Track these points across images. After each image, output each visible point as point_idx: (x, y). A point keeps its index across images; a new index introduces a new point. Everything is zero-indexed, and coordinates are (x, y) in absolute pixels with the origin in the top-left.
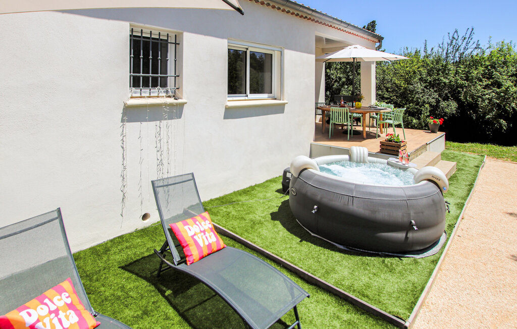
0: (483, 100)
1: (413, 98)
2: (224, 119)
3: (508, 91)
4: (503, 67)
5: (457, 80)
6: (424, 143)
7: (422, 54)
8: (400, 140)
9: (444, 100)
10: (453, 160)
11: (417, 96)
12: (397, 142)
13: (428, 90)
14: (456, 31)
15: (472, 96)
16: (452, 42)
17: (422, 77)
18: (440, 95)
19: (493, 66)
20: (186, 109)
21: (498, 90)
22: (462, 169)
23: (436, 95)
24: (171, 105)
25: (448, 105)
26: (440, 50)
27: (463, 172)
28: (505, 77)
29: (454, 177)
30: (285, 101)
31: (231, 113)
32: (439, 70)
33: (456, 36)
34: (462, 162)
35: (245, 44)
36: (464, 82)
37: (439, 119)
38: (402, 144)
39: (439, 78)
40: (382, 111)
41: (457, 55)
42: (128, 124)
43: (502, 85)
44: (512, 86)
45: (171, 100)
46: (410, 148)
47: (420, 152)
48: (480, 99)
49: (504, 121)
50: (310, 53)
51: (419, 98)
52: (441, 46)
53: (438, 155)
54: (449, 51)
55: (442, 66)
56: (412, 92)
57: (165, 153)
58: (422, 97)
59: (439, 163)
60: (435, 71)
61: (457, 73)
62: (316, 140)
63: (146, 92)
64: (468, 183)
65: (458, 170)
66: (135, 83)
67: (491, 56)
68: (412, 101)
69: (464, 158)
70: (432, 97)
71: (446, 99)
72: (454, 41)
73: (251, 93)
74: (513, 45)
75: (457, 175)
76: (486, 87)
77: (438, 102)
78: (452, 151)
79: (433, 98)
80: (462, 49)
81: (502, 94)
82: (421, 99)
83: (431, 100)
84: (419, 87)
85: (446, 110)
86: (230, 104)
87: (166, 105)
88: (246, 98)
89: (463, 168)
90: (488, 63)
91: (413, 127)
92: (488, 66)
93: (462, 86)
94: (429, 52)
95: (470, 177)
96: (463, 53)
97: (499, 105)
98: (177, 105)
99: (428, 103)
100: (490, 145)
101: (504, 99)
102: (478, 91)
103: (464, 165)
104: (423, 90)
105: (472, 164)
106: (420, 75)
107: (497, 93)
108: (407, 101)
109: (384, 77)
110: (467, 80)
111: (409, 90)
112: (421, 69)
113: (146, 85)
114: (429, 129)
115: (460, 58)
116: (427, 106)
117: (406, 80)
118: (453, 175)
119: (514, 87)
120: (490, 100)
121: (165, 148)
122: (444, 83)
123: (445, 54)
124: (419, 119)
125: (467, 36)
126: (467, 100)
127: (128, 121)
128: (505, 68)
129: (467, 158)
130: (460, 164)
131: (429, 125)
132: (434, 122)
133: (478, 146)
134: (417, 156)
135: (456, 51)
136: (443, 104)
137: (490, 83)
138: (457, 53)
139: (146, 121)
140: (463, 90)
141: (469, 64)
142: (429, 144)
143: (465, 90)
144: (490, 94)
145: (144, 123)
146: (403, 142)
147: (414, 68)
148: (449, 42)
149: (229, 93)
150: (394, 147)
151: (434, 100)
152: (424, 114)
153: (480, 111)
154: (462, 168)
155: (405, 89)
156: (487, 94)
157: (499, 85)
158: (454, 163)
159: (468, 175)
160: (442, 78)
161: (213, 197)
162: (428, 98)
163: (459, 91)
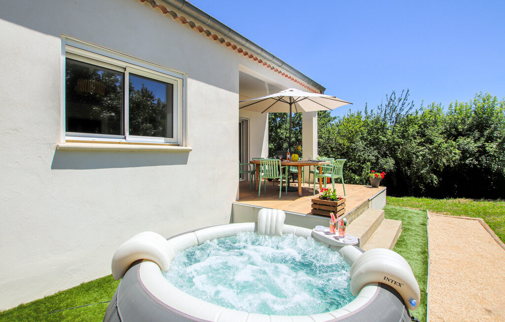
0: (417, 157)
1: (355, 156)
3: (440, 147)
4: (433, 126)
5: (394, 138)
6: (366, 200)
7: (363, 115)
8: (337, 197)
9: (383, 157)
10: (396, 217)
11: (359, 154)
12: (333, 200)
13: (369, 148)
14: (394, 93)
15: (408, 153)
16: (389, 104)
17: (363, 137)
18: (379, 153)
19: (425, 125)
21: (431, 146)
22: (408, 229)
23: (376, 153)
25: (387, 162)
26: (380, 112)
27: (410, 233)
28: (437, 135)
29: (402, 241)
30: (189, 148)
32: (378, 129)
33: (393, 98)
34: (407, 220)
36: (400, 140)
37: (381, 173)
38: (339, 202)
39: (378, 137)
40: (320, 163)
41: (394, 115)
43: (433, 142)
44: (443, 143)
46: (350, 206)
47: (361, 210)
48: (414, 156)
49: (435, 176)
50: (235, 92)
51: (361, 156)
52: (380, 107)
53: (382, 214)
54: (387, 113)
55: (381, 126)
56: (354, 150)
58: (364, 155)
59: (382, 222)
60: (375, 130)
61: (394, 131)
62: (241, 198)
64: (419, 249)
65: (405, 230)
67: (423, 116)
68: (355, 160)
69: (407, 215)
70: (372, 154)
71: (385, 156)
72: (391, 102)
73: (131, 134)
74: (441, 107)
75: (405, 237)
76: (421, 144)
77: (378, 159)
78: (394, 207)
79: (373, 156)
80: (398, 110)
81: (434, 150)
82: (362, 157)
83: (371, 157)
84: (360, 144)
85: (385, 166)
88: (123, 141)
89: (410, 227)
90: (421, 122)
91: (355, 183)
92: (421, 125)
93: (398, 144)
94: (369, 113)
95: (420, 240)
96: (400, 113)
97: (431, 162)
99: (369, 161)
100: (424, 199)
101: (435, 155)
102: (413, 148)
103: (409, 224)
104: (364, 148)
105: (418, 221)
106: (362, 134)
107: (429, 149)
108: (350, 158)
109: (329, 137)
110: (403, 137)
111: (352, 149)
112: (362, 128)
114: (370, 184)
115: (396, 118)
116: (369, 163)
117: (349, 139)
118: (400, 238)
119: (444, 143)
120: (424, 156)
122: (383, 141)
123: (383, 115)
124: (360, 175)
125: (403, 97)
126: (403, 156)
128: (436, 127)
129: (410, 215)
130: (405, 223)
131: (370, 179)
132: (376, 175)
133: (413, 200)
134: (358, 216)
135: (393, 112)
136: (382, 161)
137: (423, 140)
138: (394, 114)
140: (399, 148)
141: (405, 124)
142: (371, 200)
143: (401, 147)
144: (423, 150)
146: (341, 199)
147: (356, 127)
148: (387, 104)
150: (329, 206)
151: (374, 157)
152: (365, 171)
153: (414, 167)
154: (408, 227)
155: (348, 147)
156: (421, 151)
157: (431, 142)
158: (399, 222)
159: (417, 237)
160: (381, 137)
162: (368, 156)
163: (395, 148)
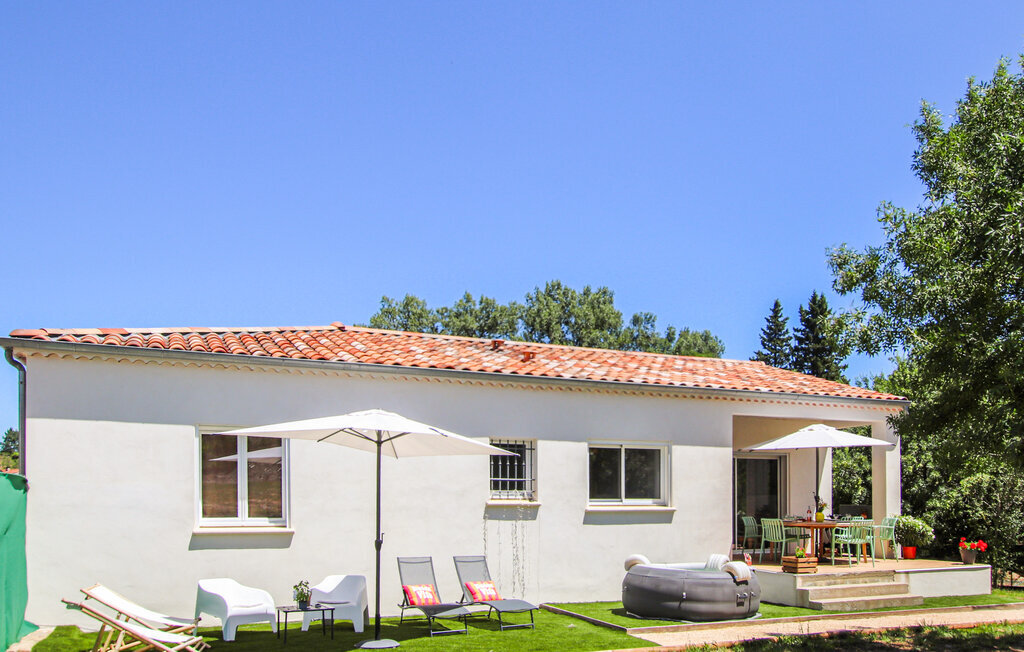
2: (584, 523)
20: (541, 511)
24: (525, 506)
30: (673, 508)
31: (591, 518)
35: (616, 442)
42: (489, 522)
45: (527, 502)
50: (727, 446)
57: (520, 549)
63: (504, 494)
66: (495, 486)
73: (626, 497)
86: (590, 509)
87: (521, 506)
88: (620, 503)
98: (531, 506)
113: (504, 487)
121: (520, 545)
127: (490, 518)
139: (503, 519)
145: (502, 522)
149: (591, 497)
150: (793, 562)
161: (571, 602)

━━━━━━

▶ [REQUIREMENT] Without including any images, output the data exactly as given.

▶ [REPLY TO THE EXERCISE]
Track these points across images. After each image, output each visible point as point_idx: (x, y). A point keeps its index across images; a new index introduces a new point. Everything is zero-indexed, and coordinates are (x, y) in absolute pixels with the origin in the top-left.
0: (483, 100)
1: (413, 98)
2: (224, 119)
3: (508, 91)
4: (503, 67)
5: (457, 80)
6: (424, 143)
7: (422, 54)
8: (400, 140)
9: (444, 100)
10: (453, 160)
11: (417, 96)
12: (397, 142)
13: (428, 90)
14: (456, 31)
15: (472, 96)
16: (452, 42)
17: (422, 77)
18: (440, 95)
19: (493, 66)
20: (186, 109)
21: (498, 90)
22: (462, 169)
23: (436, 95)
24: (171, 105)
25: (448, 105)
26: (440, 50)
27: (463, 172)
28: (505, 77)
29: (454, 177)
30: (285, 101)
31: (231, 113)
32: (439, 70)
33: (456, 36)
34: (462, 162)
35: (245, 44)
36: (464, 82)
37: (439, 119)
38: (402, 144)
39: (439, 78)
40: (382, 111)
41: (457, 55)
42: (128, 124)
43: (502, 85)
44: (512, 86)
45: (171, 100)
46: (410, 148)
47: (420, 152)
48: (480, 99)
49: (504, 121)
50: (310, 53)
51: (419, 98)
52: (441, 46)
53: (438, 155)
54: (449, 51)
55: (442, 66)
56: (412, 92)
57: (165, 153)
58: (422, 97)
59: (439, 163)
60: (435, 71)
61: (457, 73)
62: (316, 140)
63: (146, 92)
64: (468, 183)
65: (458, 170)
66: (135, 83)
67: (491, 56)
68: (412, 101)
69: (464, 158)
70: (432, 97)
71: (446, 99)
72: (454, 41)
73: (251, 93)
74: (513, 45)
75: (457, 175)
76: (486, 87)
77: (438, 102)
78: (452, 151)
79: (433, 98)
80: (462, 49)
81: (502, 94)
82: (421, 99)
83: (431, 100)
84: (419, 87)
85: (446, 110)
86: (230, 104)
87: (166, 105)
88: (246, 98)
89: (463, 168)
90: (488, 63)
91: (413, 127)
92: (488, 66)
93: (462, 86)
94: (429, 52)
95: (470, 177)
96: (463, 53)
97: (499, 105)
98: (177, 105)
99: (428, 103)
100: (490, 145)
101: (504, 99)
102: (478, 91)
103: (464, 165)
104: (423, 90)
105: (472, 164)
106: (420, 75)
107: (497, 93)
108: (407, 101)
109: (384, 77)
110: (467, 80)
111: (409, 90)
112: (421, 69)
113: (146, 85)
114: (429, 129)
115: (460, 58)
116: (427, 106)
117: (406, 80)
118: (453, 175)
119: (514, 87)
120: (490, 100)
121: (165, 148)
122: (444, 83)
123: (445, 54)
124: (419, 119)
125: (467, 36)
126: (467, 100)
127: (128, 121)
128: (505, 68)
129: (467, 158)
130: (460, 164)
131: (429, 125)
132: (434, 122)
133: (478, 146)
134: (417, 156)
135: (456, 51)
136: (443, 104)
137: (490, 83)
138: (457, 53)
139: (146, 121)
140: (463, 90)
141: (469, 64)
142: (429, 144)
143: (465, 90)
144: (490, 94)
145: (144, 123)
146: (403, 142)
147: (414, 68)
148: (449, 42)
149: (229, 93)
150: (394, 147)
151: (434, 100)
152: (424, 114)
153: (480, 111)
154: (462, 168)
155: (405, 89)
156: (487, 94)
157: (499, 85)
158: (454, 163)
159: (468, 175)
160: (442, 78)
161: (213, 197)
162: (428, 98)
163: (459, 91)
0: (417, 157)
1: (355, 156)
3: (440, 147)
4: (433, 126)
5: (394, 138)
6: (366, 200)
7: (363, 115)
8: (337, 197)
9: (383, 157)
10: (396, 217)
11: (359, 154)
12: (333, 200)
13: (369, 148)
14: (394, 93)
15: (408, 153)
16: (389, 104)
17: (363, 137)
18: (379, 153)
19: (425, 125)
21: (431, 146)
22: (408, 229)
23: (376, 153)
25: (387, 162)
26: (380, 112)
27: (410, 233)
28: (437, 135)
29: (402, 241)
30: (189, 148)
32: (378, 129)
33: (393, 98)
34: (407, 220)
36: (400, 140)
37: (381, 173)
38: (339, 202)
39: (378, 137)
40: (320, 163)
41: (394, 115)
43: (433, 142)
44: (443, 143)
46: (350, 206)
47: (361, 210)
48: (414, 156)
49: (435, 176)
50: (235, 92)
51: (361, 156)
52: (380, 107)
53: (382, 214)
54: (387, 113)
55: (381, 126)
56: (354, 150)
58: (364, 155)
59: (382, 222)
60: (375, 130)
61: (394, 131)
62: (241, 198)
64: (419, 249)
65: (405, 230)
67: (423, 116)
68: (355, 160)
69: (407, 215)
70: (372, 154)
71: (385, 156)
72: (391, 102)
73: (131, 134)
74: (441, 107)
75: (405, 237)
76: (421, 144)
77: (378, 159)
78: (394, 207)
79: (373, 156)
80: (398, 110)
81: (434, 150)
82: (362, 157)
83: (371, 157)
84: (360, 144)
85: (385, 166)
88: (123, 141)
89: (410, 227)
90: (421, 122)
91: (355, 183)
92: (421, 125)
93: (398, 144)
94: (369, 113)
95: (420, 240)
96: (400, 113)
97: (431, 162)
99: (369, 161)
100: (424, 199)
101: (435, 155)
102: (413, 148)
103: (409, 224)
104: (364, 148)
105: (418, 221)
106: (362, 134)
107: (429, 149)
108: (350, 158)
109: (329, 137)
110: (403, 137)
111: (352, 149)
112: (362, 128)
114: (370, 184)
115: (396, 118)
116: (369, 163)
117: (349, 139)
118: (400, 238)
119: (444, 143)
120: (424, 156)
122: (383, 141)
123: (383, 115)
124: (360, 175)
125: (403, 97)
126: (403, 156)
128: (436, 127)
129: (410, 215)
130: (405, 223)
131: (370, 179)
132: (376, 175)
133: (413, 200)
134: (358, 216)
135: (393, 112)
136: (382, 161)
137: (423, 140)
138: (394, 114)
140: (399, 148)
141: (405, 124)
142: (371, 200)
143: (401, 147)
144: (423, 150)
146: (341, 199)
147: (356, 127)
148: (387, 104)
150: (329, 206)
151: (374, 157)
152: (365, 171)
153: (414, 167)
154: (408, 227)
155: (348, 147)
156: (421, 151)
157: (431, 142)
158: (399, 222)
159: (417, 237)
160: (381, 137)
162: (368, 156)
163: (395, 148)
2: (584, 523)
20: (541, 511)
24: (525, 506)
30: (673, 508)
31: (591, 518)
35: (616, 442)
42: (489, 522)
45: (527, 502)
50: (727, 446)
57: (520, 549)
63: (504, 494)
66: (495, 486)
73: (626, 497)
86: (590, 509)
87: (521, 506)
88: (620, 503)
98: (531, 506)
113: (504, 487)
121: (520, 545)
127: (490, 518)
139: (503, 519)
145: (502, 522)
149: (591, 497)
150: (793, 562)
161: (571, 602)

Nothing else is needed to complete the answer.